▸ **SUPPLIED MATERIAL**:
.....

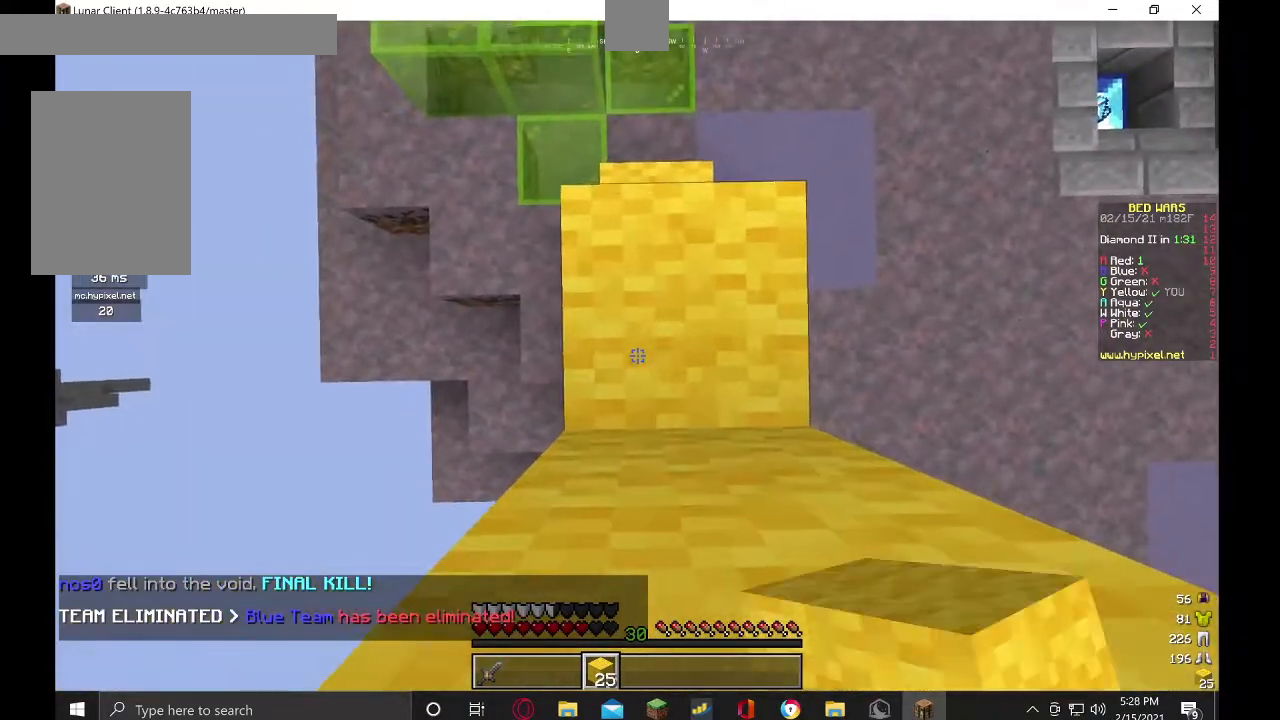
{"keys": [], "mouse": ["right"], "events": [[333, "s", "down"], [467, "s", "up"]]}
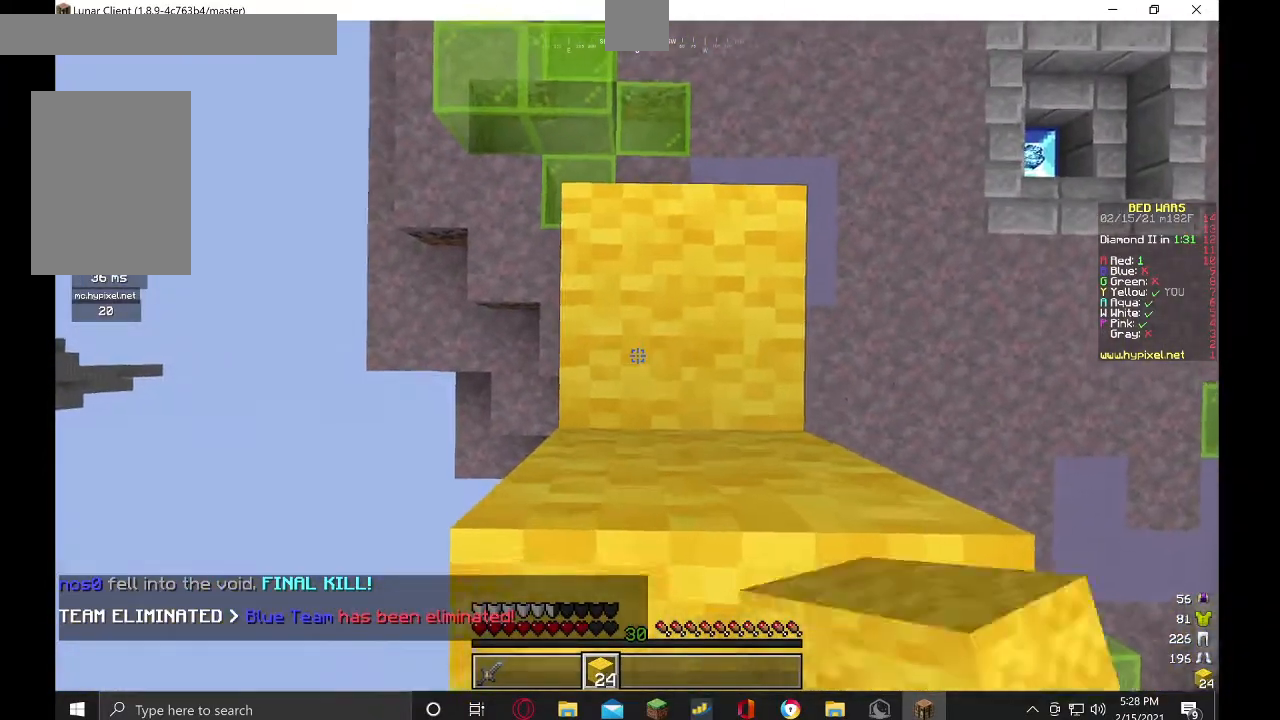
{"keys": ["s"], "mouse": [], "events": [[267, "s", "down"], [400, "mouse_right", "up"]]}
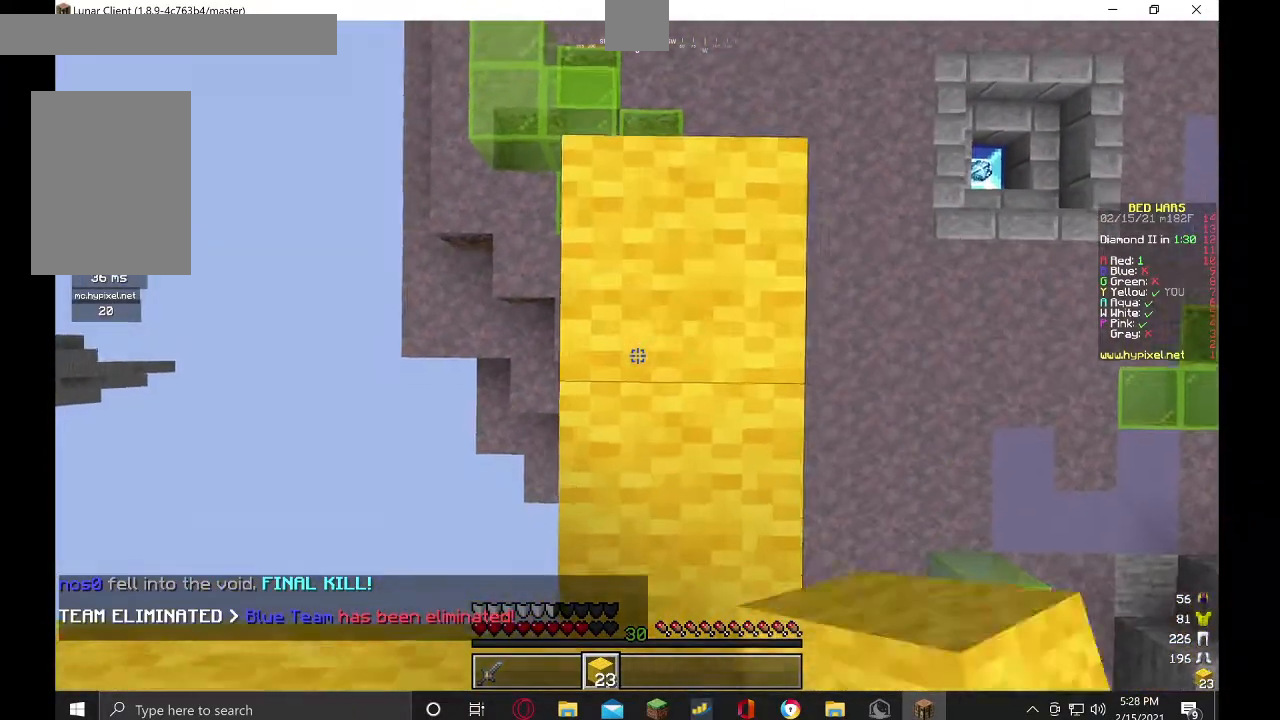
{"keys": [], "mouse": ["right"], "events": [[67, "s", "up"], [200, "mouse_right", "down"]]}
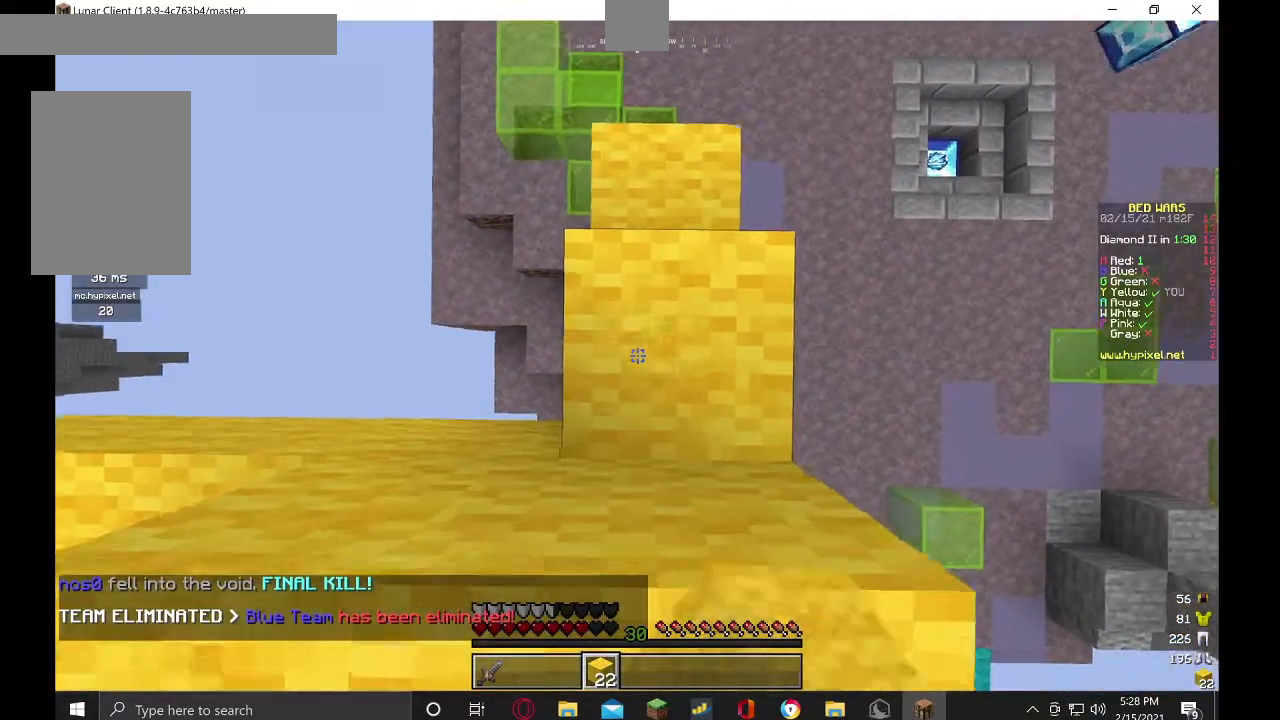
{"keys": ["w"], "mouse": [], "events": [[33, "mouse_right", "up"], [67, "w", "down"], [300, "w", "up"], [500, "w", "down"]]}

.....

▸ **YOUR INSTRUCTIONS**:
Your copy of the data should match it exactly, apart from the images, which are omitted.

▸ **EXERCISE SOLUTION**:
{"keys": [], "mouse": ["right"], "events": [[333, "s", "down"], [467, "s", "up"]]}
{"keys": ["s"], "mouse": [], "events": [[267, "s", "down"], [400, "mouse_right", "up"]]}
{"keys": [], "mouse": ["right"], "events": [[67, "s", "up"], [200, "mouse_right", "down"]]}
{"keys": ["w"], "mouse": [], "events": [[33, "mouse_right", "up"], [67, "w", "down"], [300, "w", "up"], [500, "w", "down"]]}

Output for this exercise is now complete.